In the new film Still Alice we watch the beautiful and vivacious Julianne Moore deteriorate, disintegrate, and disappear right before our eyes.
A celebrated linguistics professor at Columbia University, Moore prides herself on being articulate, innovative, and well respected by her colleagues. Her life is built around her love of words. But at the age of 50 she is suddenly and unexpectedly assaulted by a rare form of early-onset Alzheimer’s disease.
Richard Glatzer and Wash Westmoreland, who wrote and directed the film from a novel by Lisa Genova, handle the accelerated pace of the disease with delicacy and sensitivity, but even so, it is a heart-breaking experience to watch.
Bolstered by the tender support of her husband, Alec Baldwin, and her three grown children, Kristen Stewart, Kate Bosworth, and Hunter Parrish, Moore struggles with her fears, her frustration, and her desire not to burden her family. But of course the inherent family disagreements become exaggerated as she attempts to guide her family in directions that she believes will be beneficial to them.
For example, she continues to badger her daughter Lydia (Kristen Stewart), an actress, to go to college to acquire “a skill that she can fall back on” if her acting career doesn’t work out. Lydia, who is in love with her chosen profession, sees Moore’s beseeching as a sign that her mother doesn’t believe in her ability to make a successful life in the theater and, full of resentment, she leaves New York for Hollywood.

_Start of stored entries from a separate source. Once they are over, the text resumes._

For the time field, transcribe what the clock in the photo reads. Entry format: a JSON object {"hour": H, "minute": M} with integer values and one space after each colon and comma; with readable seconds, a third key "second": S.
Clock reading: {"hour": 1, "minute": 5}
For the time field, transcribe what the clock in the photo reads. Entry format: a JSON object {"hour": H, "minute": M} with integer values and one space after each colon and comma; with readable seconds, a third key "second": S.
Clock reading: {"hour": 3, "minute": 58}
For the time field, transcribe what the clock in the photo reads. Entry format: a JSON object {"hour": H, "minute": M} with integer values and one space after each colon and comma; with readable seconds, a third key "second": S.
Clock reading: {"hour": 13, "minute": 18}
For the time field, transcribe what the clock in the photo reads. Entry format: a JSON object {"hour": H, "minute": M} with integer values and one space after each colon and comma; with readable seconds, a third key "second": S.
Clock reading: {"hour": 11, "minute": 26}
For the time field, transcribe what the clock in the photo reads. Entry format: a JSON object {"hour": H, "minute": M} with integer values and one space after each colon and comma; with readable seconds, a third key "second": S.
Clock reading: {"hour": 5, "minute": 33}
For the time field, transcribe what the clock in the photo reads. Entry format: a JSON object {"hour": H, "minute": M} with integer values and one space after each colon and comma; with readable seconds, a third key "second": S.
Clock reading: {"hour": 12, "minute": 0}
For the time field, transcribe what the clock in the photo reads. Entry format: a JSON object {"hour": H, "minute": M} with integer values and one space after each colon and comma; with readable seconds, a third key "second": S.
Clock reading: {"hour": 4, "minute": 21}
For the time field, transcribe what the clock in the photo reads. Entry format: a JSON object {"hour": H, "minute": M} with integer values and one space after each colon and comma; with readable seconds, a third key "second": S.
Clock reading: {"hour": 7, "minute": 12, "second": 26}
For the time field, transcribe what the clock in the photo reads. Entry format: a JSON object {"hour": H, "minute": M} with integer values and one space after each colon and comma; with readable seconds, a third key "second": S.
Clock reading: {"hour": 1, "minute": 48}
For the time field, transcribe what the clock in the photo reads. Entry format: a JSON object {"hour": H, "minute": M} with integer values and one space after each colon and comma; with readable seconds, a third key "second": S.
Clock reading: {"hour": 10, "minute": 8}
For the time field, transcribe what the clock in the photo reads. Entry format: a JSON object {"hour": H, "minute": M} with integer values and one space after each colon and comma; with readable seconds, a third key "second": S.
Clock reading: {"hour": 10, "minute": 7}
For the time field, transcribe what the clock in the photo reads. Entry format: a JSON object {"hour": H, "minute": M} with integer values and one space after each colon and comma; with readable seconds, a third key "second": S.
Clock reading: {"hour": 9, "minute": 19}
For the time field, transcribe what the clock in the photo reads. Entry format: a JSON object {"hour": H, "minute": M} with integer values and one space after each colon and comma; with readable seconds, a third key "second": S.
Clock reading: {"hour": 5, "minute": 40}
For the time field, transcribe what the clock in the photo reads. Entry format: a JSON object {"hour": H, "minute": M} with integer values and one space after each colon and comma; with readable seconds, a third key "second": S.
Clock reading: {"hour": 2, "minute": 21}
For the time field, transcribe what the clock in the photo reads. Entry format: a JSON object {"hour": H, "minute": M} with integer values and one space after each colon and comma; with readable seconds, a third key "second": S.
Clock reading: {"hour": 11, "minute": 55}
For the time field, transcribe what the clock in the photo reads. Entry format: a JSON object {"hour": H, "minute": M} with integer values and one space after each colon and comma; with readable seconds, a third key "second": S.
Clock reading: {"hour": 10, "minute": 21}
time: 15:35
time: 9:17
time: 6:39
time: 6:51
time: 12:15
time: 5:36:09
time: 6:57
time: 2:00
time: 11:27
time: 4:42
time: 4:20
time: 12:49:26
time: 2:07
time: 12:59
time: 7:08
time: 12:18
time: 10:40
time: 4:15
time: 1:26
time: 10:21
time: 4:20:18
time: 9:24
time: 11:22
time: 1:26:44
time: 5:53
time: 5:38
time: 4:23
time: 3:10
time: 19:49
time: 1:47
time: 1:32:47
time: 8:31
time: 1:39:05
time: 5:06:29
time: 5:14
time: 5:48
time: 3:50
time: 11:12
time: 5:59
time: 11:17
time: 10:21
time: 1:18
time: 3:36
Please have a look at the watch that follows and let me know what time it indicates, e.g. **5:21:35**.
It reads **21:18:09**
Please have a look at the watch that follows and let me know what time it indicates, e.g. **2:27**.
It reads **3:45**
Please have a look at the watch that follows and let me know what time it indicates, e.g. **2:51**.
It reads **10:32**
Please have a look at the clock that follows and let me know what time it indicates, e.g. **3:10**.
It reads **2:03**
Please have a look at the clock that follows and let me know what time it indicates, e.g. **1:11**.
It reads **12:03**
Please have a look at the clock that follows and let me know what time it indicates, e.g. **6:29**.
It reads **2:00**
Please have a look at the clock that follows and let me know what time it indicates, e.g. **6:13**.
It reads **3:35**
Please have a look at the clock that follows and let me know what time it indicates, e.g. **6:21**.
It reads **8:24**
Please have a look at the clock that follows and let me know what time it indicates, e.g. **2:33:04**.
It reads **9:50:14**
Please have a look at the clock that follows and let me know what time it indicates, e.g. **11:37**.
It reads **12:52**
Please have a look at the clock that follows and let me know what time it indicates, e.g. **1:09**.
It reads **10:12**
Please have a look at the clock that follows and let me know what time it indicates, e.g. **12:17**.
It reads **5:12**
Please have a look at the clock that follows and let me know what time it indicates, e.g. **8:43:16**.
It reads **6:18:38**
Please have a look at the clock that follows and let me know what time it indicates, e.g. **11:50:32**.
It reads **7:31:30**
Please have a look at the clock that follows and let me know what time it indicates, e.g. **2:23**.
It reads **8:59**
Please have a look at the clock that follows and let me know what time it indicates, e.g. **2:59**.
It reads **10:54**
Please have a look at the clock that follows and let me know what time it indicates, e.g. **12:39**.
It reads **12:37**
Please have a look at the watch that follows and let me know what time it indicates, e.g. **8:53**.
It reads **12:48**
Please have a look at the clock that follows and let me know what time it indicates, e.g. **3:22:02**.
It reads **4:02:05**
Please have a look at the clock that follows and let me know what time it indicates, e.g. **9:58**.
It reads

Meanwhile, Moore’s mental deterioration has become apparent to her students and, in their evaluation of her teaching skills many deliver a devastating critique. Shocked that they are aware of her deteriorating condition, she accepts the inevitable and eventually allows herself to be dismissed from the university.
Although the film treats her symptoms gently, she exhibits many that those who care for Alzheimer’s patients will recognize. She periodically becomes hostile, and she asks the same questions again and again just minutes after she has received the answer.
In the end, this vibrant woman has become the ghost of her former self. She can barely talk and she is nearly unrecognizable physically. And so the question subliminally posed by the film’s title becomes significantly relevant: Is Alice still Alice if she is no longer present?
Still Alice is playing in a few select theaters in Los Angeles in time to be considered for the Oscars which, despite an exceptionally strong group of contenders, Julianne Moore deserves to win.
The film will open wide in a few weeks.